Of course people daydream, we all do. She says when she daydreams it's scenario's too often when she's bored on the bus, and she imagines what would happen when she'd go back to that place she visited in India, what she needs to do once she gets home, imagines herself going on a date with that guy she likes. She drifts of and it comes and goes and when she particularly likes something she can immerse herself into it, but then she's at work and she starts thinking about workstuff.

Whereas me, I often daydream in public transport and once I'm into it, I'm sucked into it and stuck. It realy feels like my brain works on half power, one half daydreams and every time my attention faulters I'm back daydreaming. I try to concentrate on my work then I screw it up. And when I work I have to do that with the other half of my brain, that is not really efficient.

Also, most people who do not maladaptive daydream have no alternate reality, have no alter ego inside that reality, have not created characters into that world and fleshed them out and created storylines that build one upon the other, complicated plots or that sort of things. 

Your friend is a daydreamer but he does not have Maladaptive Daydreaming.  In Maladaptive Daydreaming one may feel and sense things from the dream, act out the characters. Do things such as pace, rock and even change voices when interacting with different characters from the dream.  Another quality of MD is that it's addictive and many people can slip into it without even realizing it.

For some people taking medication for other things such as OCD or bipolar, may help with their excessive daydreaming but not always does this help people. It really depends on the individual.

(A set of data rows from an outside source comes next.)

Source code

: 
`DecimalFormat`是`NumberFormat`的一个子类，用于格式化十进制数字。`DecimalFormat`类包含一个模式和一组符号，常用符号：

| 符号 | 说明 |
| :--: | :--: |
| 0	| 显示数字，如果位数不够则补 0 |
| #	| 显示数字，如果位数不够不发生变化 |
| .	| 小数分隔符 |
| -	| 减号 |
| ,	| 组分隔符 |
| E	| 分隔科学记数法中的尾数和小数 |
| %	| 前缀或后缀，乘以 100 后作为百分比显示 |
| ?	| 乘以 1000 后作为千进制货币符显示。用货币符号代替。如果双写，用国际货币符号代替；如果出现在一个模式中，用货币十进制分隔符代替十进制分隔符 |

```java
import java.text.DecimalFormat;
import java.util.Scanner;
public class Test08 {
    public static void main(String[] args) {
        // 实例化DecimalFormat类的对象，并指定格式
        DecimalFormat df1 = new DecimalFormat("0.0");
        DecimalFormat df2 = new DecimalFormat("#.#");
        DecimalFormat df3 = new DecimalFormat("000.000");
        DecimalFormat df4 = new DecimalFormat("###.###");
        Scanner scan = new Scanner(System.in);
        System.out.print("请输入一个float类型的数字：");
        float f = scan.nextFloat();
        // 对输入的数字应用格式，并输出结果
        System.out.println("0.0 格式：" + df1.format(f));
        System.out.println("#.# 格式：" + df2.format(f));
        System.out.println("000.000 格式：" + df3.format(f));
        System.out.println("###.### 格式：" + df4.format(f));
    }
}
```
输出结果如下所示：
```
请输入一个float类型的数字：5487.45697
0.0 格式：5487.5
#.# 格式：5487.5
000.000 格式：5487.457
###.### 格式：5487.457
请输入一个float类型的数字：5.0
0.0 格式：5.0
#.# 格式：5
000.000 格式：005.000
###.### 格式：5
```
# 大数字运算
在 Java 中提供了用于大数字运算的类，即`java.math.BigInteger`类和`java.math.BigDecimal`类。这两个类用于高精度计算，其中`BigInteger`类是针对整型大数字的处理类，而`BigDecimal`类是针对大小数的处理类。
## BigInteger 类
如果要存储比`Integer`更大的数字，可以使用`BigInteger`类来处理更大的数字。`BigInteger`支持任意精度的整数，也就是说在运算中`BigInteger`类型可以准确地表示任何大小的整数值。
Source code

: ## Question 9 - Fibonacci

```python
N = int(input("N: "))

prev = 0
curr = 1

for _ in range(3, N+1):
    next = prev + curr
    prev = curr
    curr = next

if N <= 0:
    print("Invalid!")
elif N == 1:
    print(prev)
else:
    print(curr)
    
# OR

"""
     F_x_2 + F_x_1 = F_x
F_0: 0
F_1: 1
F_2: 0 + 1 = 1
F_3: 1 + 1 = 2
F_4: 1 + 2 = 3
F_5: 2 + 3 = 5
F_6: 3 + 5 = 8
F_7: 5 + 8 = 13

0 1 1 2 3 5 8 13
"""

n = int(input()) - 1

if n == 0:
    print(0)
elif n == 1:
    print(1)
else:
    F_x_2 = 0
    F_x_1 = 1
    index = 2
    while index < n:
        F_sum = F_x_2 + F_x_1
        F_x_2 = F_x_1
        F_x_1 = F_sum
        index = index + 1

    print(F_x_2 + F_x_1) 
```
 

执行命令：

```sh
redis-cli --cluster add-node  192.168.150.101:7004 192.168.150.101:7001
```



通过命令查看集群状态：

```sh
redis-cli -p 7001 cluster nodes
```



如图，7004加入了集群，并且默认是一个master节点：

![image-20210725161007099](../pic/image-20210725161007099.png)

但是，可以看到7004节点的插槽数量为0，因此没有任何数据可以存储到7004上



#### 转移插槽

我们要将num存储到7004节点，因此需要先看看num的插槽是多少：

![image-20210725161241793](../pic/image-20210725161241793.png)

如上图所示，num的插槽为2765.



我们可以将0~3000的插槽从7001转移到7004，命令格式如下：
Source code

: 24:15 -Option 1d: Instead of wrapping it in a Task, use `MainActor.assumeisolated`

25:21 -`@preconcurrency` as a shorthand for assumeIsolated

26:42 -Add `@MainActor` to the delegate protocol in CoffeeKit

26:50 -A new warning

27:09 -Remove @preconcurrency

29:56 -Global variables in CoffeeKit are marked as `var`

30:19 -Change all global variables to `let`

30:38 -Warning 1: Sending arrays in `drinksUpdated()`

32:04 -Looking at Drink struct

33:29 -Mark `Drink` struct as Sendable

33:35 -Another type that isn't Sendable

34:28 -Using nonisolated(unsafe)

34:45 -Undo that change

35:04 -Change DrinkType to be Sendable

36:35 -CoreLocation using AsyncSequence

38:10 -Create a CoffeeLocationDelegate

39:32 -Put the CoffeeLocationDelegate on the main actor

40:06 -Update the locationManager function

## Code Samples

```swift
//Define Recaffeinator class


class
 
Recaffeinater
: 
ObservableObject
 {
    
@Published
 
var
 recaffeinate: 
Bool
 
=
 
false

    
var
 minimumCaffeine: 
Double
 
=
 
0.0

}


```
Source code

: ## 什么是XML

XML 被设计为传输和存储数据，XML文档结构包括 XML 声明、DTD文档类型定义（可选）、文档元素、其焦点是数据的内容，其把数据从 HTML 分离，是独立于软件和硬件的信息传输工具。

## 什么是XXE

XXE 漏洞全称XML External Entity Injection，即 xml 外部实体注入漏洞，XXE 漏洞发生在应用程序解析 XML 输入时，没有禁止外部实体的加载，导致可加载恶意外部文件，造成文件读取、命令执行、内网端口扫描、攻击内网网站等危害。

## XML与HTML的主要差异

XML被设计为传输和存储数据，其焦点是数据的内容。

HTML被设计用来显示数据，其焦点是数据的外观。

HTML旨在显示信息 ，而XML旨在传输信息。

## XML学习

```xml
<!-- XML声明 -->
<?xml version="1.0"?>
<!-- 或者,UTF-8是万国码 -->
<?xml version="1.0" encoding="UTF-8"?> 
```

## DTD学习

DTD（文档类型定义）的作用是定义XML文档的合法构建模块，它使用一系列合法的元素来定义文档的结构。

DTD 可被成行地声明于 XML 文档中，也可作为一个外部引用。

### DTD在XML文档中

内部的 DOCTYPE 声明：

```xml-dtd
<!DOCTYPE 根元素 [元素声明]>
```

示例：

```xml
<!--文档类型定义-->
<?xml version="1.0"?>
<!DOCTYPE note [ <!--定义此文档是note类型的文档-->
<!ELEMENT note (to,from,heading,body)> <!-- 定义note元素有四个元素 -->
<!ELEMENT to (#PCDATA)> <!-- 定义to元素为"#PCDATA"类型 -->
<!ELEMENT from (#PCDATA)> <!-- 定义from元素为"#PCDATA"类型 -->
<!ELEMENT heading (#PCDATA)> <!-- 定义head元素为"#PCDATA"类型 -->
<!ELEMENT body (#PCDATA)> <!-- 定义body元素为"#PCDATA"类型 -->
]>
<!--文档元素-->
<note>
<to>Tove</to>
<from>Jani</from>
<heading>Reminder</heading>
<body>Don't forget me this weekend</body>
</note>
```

ADDED:- In answer to your question, "Should we let MD affect our day to day life?"  I don't think one should if they can help it.  A few years ago when my MD was really bad due to stress, one of the neighbors saw me having an episode.  Which had resulted in me being given the name, "The Mad One."  If I am walking or taking the bus and going to work if the neighbors see me they will, tell their children not to talk to me and sometimes cross the other side of the road. They have even advised other people new to the area not to talk to me because I am "Mad."  So no, if one can help it I would say that they should control their MD.